Kernels Flashcards
(8 cards)
Can we use kernels as similarity functions?
Yes - by using kernels as similarity functions and comparing the output of a support vector to a new unseen example we can give a higher importance to the output of a similar support vector.
What does the similarity metric need to be?
It needs to be symmetric and correspond to the inner product in some embedding
What are the mercer conditions?
Consider any finite set of points x(1),…,x(n) which doesn’t have to be in the training set. The Gram matrix is an MxM similarity matrix k whose elements are Kij = K(x(i), x(j)).
Mercer conditions states that k must be:
- Symmetric: K(x(i), x(j)) = K(x(j), x(i))
- Positive semidefinite: zTkz >= 0 ∀z∈R^M
If these conditions are satisfied, the inner product defined by the kernel in the feature space respects the properties of inner products.

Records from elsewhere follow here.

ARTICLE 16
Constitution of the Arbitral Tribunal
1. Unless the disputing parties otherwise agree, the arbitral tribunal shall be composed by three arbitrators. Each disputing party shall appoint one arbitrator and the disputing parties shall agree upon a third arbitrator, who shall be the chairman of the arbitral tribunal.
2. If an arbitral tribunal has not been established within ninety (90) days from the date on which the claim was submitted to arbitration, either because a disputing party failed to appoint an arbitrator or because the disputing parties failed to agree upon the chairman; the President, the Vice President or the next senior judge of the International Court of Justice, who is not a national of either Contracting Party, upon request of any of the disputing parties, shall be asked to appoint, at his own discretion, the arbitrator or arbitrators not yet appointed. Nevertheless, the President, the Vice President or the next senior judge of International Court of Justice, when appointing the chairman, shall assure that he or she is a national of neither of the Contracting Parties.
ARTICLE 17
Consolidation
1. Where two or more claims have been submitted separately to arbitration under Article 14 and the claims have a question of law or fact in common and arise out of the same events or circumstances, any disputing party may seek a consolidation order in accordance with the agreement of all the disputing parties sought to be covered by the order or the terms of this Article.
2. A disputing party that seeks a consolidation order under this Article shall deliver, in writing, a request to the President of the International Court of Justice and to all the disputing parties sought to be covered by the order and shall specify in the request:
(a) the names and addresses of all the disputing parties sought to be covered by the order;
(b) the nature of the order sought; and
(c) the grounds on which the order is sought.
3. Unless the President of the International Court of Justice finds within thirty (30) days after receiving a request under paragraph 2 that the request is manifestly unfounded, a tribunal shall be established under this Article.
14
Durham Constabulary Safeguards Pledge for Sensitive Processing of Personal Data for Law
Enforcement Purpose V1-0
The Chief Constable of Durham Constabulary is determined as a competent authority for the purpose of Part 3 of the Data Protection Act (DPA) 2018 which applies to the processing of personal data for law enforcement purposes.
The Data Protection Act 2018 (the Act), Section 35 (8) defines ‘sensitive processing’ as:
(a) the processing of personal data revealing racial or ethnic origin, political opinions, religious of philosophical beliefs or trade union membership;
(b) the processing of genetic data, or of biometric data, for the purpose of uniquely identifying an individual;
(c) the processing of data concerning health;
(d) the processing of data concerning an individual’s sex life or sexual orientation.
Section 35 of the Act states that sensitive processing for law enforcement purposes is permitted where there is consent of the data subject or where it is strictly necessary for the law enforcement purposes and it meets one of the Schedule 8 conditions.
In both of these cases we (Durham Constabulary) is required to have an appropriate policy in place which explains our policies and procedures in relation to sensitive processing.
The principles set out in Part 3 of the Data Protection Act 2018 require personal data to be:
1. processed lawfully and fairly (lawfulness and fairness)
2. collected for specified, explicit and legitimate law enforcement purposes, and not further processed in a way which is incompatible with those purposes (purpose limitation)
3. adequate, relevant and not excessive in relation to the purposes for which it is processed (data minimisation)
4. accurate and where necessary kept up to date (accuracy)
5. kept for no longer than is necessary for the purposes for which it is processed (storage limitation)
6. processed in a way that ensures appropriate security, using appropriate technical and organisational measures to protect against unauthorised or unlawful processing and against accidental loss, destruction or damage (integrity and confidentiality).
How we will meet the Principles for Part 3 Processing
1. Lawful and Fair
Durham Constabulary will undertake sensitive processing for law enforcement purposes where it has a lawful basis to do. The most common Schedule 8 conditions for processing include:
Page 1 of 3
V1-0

What are the kernel composition rules?
k(x, z) = ck1(x, z) where c ≥ 0 is a constant.
k(x, z) = f(x)k1(x, z)f(z) where f(⋅) is any function.
k(x, z) = q(k1(x, z)) where q(.) is a polynomial with
non-negative coefficients
k(x, z) = ek1(x,z)
k(x, z) = k1(x, z) + k2(x, z)
k(x, z) = k1(x, z) + c where c ≥ 0 is a constant
k(x, z) = k1(x, z)k2(x, z)
What is the Gaussian kernel?
k(x, x(n)) = e ^ (−∥x − x(n)∥ ^2 / 2σ^2)
How can we prove the Gaussian is a valid kernel?
The Gaussian can be represented using the Tylor Polynomial with infinite terms, which using the kernel composition rules can be validated as a kernel.
What dimensional imbedding does the Gaussian kernel give?
Infinite
Why use the Gaussian kernel?
The Gaussian kernel can be used as a similarity measure and can be used to represent a large number of non-linear functions because it has infinite dimensions.